Monday, January 25, 2010

Baptists and creeds

Kevin Butler gives us a quotation from an address by Neville Callam of the Baptist World Alliance, in which he uses Trinitarianism to explain the relationships of Christians [and particularly Baptists] to one another:
When 3,000 Baptists from 26 countries gathered in London in 1905 for the inaugural congress of the Baptist World Alliance, they performed one corporate act of worship that was meant to affirm what those who gathered believed — and what they wished to communicate to fellow Christians around the world — about themselves. They stood together and repeated the words of the Apostles’ Creed — a creed structured on the conviction of faith in the Trinitarian nature of God.

Relating is part of God’s nature. When the Father acts, the Son is acting and the Holy Spirit too. When the Son acts, the Father is acting and also the Spirit. When the Spirit acts, the Father and the Son are also at work. Any successful attempt to characterize the relations in the Trinity must necessarily reflect the love that binds Father, Son and Spirit in a relationship that is indivisible.

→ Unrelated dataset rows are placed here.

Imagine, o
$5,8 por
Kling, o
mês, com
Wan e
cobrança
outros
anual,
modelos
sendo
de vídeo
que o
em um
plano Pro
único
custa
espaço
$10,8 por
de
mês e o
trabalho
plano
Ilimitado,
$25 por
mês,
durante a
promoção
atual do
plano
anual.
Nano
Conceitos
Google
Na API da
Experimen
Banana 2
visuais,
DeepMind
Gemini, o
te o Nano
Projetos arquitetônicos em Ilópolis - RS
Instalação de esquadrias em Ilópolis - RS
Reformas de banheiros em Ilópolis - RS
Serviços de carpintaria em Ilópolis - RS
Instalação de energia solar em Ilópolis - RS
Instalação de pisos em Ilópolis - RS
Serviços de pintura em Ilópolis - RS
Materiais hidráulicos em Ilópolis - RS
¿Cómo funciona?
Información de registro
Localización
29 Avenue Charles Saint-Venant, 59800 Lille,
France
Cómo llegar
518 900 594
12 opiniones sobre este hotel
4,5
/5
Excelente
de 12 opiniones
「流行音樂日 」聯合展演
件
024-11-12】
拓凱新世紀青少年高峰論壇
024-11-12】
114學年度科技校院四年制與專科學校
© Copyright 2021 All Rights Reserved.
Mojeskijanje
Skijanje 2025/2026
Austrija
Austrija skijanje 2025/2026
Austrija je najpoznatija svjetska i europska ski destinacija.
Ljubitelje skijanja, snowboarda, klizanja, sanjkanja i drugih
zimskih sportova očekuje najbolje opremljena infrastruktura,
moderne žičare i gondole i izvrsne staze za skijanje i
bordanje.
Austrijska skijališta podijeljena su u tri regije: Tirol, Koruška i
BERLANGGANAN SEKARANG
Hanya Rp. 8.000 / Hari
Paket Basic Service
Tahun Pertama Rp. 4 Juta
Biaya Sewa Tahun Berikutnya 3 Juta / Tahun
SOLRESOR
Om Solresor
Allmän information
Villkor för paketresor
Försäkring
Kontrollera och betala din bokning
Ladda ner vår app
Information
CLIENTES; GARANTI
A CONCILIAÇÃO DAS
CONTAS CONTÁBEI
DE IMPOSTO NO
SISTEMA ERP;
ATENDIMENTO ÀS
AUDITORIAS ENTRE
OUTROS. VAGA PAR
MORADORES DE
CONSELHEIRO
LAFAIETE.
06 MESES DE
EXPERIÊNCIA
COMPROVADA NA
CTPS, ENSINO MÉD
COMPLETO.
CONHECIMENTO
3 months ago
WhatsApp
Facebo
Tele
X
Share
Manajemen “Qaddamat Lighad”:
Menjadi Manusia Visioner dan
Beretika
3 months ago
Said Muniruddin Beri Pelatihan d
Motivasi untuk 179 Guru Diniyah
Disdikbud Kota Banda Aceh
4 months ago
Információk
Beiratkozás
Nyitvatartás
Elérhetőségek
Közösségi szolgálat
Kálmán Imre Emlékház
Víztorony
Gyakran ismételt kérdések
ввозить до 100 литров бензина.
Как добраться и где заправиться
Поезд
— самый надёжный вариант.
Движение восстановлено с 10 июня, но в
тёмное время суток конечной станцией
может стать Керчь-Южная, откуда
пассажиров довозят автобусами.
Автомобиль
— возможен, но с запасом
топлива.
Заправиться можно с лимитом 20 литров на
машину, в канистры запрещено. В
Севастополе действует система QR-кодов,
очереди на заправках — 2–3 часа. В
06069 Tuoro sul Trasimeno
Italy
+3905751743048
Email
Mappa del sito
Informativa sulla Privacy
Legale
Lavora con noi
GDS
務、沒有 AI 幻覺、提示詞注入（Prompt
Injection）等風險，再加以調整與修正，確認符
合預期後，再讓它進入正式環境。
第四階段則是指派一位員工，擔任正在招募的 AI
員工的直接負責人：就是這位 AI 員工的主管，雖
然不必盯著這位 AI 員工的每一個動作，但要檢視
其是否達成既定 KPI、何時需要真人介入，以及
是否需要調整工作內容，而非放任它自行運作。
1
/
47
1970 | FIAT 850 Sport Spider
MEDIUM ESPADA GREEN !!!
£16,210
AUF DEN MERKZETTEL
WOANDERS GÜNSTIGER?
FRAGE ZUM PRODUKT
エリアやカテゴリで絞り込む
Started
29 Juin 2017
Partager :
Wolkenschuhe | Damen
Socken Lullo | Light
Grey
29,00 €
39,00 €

If the church is the body of Christ, then, we cannot escape the responsibility to reflect the characteristic of the inner life of God. We are a people who belong to each other, who are called to live in love with each other and who have an obligation to enter into partnership with each other. .... [more]
In 1905, apparently, the Apostles Creed was acceptable to a diverse body of Baptists. The Nicene Creed, if it had been recited, might have made the point more clearly.